I am trying to load t5-large (same for t5-small and t5-base) encoder as a feature extractor. I use the following command
from transformers import T5EncoderModel M=T5EncoderModel.from_pretrained('t5-large')
But I get warning msgs like this:
Some weights of the model checkpoint at t5-large were not used when initializing T5EncoderModel: ['decoder.block.0.layer.0.SelfAttention.q.weight', ....,'decoder.final_layer_norm.weight'] - This IS expected if you are initializing T5EncoderModel from the checkpoint of a model trained on another task or with another architecture (e.g. initializing a BertForSequenceClassification model from a BertForPreTraining model). - This IS NOT expected if you are initializing T5EncoderModel from the checkpoint of a model that you expect to be exactly identical (initializing a BertForSequenceClassification model from a BertForSequenceClassification model). Some weights of T5EncoderModel were not initialized from the model checkpoint at t5-large and are newly initialized: ['encoder.embed_tokens.weight'] You should probably TRAIN this model on a down-stream task to be able to use it for predictions and inference.
I can understand that the warning on decoder is because I only load encoder part.
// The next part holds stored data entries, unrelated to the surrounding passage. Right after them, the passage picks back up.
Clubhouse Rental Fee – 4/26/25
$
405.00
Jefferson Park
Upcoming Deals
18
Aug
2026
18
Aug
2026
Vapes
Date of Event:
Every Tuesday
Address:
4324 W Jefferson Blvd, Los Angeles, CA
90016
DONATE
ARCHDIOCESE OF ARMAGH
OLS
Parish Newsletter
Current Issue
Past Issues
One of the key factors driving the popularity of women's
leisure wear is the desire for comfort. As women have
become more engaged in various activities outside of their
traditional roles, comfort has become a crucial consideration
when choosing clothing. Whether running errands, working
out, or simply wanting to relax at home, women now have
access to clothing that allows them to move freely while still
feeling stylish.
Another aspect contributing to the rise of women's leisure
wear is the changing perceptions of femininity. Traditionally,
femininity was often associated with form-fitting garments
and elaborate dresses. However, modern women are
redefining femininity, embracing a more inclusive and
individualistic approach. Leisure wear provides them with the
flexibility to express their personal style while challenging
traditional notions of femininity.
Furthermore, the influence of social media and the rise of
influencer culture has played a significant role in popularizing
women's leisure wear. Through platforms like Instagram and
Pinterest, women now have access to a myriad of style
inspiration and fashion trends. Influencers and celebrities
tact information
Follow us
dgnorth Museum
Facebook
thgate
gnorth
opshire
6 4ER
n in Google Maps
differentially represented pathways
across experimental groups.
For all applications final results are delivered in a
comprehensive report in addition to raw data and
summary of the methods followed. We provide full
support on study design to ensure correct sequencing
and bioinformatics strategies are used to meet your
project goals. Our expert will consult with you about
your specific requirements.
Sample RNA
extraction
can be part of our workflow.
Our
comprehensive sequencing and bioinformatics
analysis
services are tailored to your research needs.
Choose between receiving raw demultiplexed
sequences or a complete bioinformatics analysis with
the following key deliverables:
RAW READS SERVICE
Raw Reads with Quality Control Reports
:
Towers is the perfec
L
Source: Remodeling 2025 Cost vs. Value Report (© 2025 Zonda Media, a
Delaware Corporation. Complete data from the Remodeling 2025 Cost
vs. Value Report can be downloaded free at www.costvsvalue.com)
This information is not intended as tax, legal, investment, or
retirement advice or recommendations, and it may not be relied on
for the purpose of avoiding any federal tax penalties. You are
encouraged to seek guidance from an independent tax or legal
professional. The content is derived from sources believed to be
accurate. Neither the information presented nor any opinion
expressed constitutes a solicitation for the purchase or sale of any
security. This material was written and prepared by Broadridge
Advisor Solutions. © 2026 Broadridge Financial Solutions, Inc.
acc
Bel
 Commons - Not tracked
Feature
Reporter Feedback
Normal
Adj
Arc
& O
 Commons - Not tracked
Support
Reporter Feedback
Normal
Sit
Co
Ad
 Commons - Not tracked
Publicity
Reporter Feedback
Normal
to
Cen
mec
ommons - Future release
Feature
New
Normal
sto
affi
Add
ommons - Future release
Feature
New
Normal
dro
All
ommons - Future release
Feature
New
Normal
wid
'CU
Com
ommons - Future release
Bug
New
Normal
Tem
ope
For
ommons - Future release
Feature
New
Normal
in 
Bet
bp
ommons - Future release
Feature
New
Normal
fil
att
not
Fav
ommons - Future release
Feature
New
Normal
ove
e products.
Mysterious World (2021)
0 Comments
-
However, I am a bit worried about [‘encoder.embed_tokens.weight’]. Is the encoder (as it is) reliable for feature extraction?
btw, I also find that the parameter value of ‘encoder.embed_tokens.weight’ equals the look-up embedding layer, ‘shared.weight’.
torch.equal(M.state_dict()['encoder.embed_tokens.weight'], M.state_dict()['shared.weight']) == True
Anyone help me understand the issue?